60

Las merecidas vacaciones de Henri continuaron en Bangkok, una de sus ciudades favoritas.

Conoció a la chica sueca en el mercado nocturno, donde ella procuraba convertir los bahts a euros para comprar un pequeño elefante de madera. El sabía bastante sueco, así que le habló en ese idioma, hasta que dijo riendo:

—He agotado todo mi sueco.

—Probemos el inglés —repuso ella, en un inglés perfecto de acento británico. Se presentó como Mai-Britt Olsen, y le dijo que estaba de vacaciones con sus compañeras de estudios de la Universidad de Estocolmo.

Era una muchacha despampanante, de diecinueve o veinte años, un metro ochenta de estatura. Llevaba el pelo claro recortado sobre los hombros, llamando la atención sobre su adorable garganta.

—Tienes unos bonitos ojos azules —dijo él.

—Oh —dijo ella, y agitó las pestañas cómicamente. Henri rio. Ella le enseñó el pequeño elefante y dijo—: También estoy buscando un mono.

Cogió el brazo de Henri y caminaron por los pasillos entre tenderetes de luces coloridas que vendían frutas, baratijas y golosinas.

—Mis amigas y yo fuimos al polo de elefantes hoy —le dijo Mai-Britt—, y mañana estamos invitadas al palacio. Somos jugadoras de voleibol. Las Olimpíadas de 2008.

—¿De veras? Magnífico. Me han dicho que el palacio es estupendo. En cuanto a mí, mañana por la mañana estaré amarrado a un proyectil que apuntará a California.

Mai-Britt rio.

—Déjame adivinar. Vuelas a Los Ángeles por negocios.

Henri sonrió.

—Bingo. Pero eso es mañana, Mai-Britt. ¿Has comido?

—Sólo un bocadillo en el mercado.

—Cerca de aquí hay un lugar que pocos conocen. Muy exclusivo y un poco atrevido. ¿Te apetece una arriesgada aventura?

—¿Me estás invitando a cenar? —preguntó la chica.

—¿Estás aceptando?

La calle estaba bordeada por restaurantes al aire libre, pabellones con tejado que se asomaban al golfo de Tailandia. Dejaron atrás los bulliciosos bares y locales nocturnos de la calle Selekam para llegar a un portal casi escondido que llevaba a un restaurante japonés, el Edomae.

El maître los acompañó al interior reluciente, bordeado de vidrio verde, dividido por estrechos acuarios que iban del suelo al techo y en los que había peces que parecían gemas.

De pronto Mai-Britt cogió el brazo de Henri y lo hizo detenerse para mirar con atención.

—¿Qué están haciendo?

Señaló con la barbilla a la muchacha desnuda que estaba tendida grácilmente en el bar de sushi, y al cliente que bebía del recipiente formado por la hendidura de sus muslos cerrados.

—Se llama Wakesame —explicó Henri—. Significa «algas flotantes».

—Oh. Esto es nuevo para mí. ¿Has hecho eso, Paul?

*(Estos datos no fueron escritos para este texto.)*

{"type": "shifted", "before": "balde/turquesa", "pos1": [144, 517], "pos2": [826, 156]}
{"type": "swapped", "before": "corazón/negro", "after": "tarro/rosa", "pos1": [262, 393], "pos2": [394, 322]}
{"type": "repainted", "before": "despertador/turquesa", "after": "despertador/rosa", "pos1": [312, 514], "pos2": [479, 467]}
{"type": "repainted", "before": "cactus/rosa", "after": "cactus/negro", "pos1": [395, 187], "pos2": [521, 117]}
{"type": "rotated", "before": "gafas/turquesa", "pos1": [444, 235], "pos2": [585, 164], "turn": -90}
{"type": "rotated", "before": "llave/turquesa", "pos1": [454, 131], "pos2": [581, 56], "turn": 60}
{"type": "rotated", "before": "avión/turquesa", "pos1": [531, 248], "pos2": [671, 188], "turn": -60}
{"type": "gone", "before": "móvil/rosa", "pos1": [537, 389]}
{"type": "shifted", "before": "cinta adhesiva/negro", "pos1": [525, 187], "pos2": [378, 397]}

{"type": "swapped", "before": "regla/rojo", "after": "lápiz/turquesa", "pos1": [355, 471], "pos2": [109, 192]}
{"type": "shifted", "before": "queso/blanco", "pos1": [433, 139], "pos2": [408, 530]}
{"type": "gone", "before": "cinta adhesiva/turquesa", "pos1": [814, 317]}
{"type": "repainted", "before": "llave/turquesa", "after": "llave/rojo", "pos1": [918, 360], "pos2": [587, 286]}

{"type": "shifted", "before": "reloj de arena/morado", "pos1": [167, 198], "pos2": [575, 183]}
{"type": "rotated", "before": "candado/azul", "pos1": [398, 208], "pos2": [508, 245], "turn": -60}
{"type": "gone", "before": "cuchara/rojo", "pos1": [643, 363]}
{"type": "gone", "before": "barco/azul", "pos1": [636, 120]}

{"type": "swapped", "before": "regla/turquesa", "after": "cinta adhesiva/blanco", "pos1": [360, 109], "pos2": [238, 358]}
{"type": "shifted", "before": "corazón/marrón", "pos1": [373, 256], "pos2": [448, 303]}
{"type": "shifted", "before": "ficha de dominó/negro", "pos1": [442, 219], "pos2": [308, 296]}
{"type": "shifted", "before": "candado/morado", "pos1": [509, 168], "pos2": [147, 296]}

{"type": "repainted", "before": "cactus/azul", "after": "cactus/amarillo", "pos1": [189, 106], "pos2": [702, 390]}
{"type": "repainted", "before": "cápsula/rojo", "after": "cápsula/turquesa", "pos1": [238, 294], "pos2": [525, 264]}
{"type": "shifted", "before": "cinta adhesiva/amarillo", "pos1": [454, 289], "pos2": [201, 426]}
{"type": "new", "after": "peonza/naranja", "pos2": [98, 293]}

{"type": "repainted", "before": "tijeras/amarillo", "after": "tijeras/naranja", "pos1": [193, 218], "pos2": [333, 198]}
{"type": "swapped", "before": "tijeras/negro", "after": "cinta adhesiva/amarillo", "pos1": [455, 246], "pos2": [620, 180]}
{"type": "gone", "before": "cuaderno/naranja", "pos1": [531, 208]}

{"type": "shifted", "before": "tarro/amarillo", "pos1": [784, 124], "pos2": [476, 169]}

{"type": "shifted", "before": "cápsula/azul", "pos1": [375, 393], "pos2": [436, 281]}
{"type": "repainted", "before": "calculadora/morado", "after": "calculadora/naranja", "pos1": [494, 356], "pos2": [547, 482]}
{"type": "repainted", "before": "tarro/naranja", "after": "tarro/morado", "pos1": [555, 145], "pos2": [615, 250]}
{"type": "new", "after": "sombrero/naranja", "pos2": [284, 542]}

Henri le guiñó el ojo y acercó una silla para su compañera, que no sólo era hermosa sino que tenía un temperamento osado y estaba dispuesta a probar el sashimi de carne de caballo y el edomae, el pescado crudo marinado que daba nombre al restaurante.

Henri casi se había enamorado de ella cuando notó que un hombre lo miraba fijamente desde otra mesa. Quedó pasmado, como si alguien le hubiera echado hielo en la espalda. Carl Obst. Un hombre que Henri había conocido muchos años atrás, y ahora estaba sentado con un travestí elegante, un prostituto de lujo.

Henri se dijo que su aspecto había cambiado mucho y que Obst no lo reconocería. Pero sería muy inconveniente que lo reconociera. Obst volvió a fijarse en su travestí y Henri desvió la mirada, aliviado, pero su ánimo se había enfriado.

La encantadora joven y el exótico y hermoso ambiente se esfumaron mientras él evocaba una época en que estaba muerto y sin embargo respiraba de algún modo.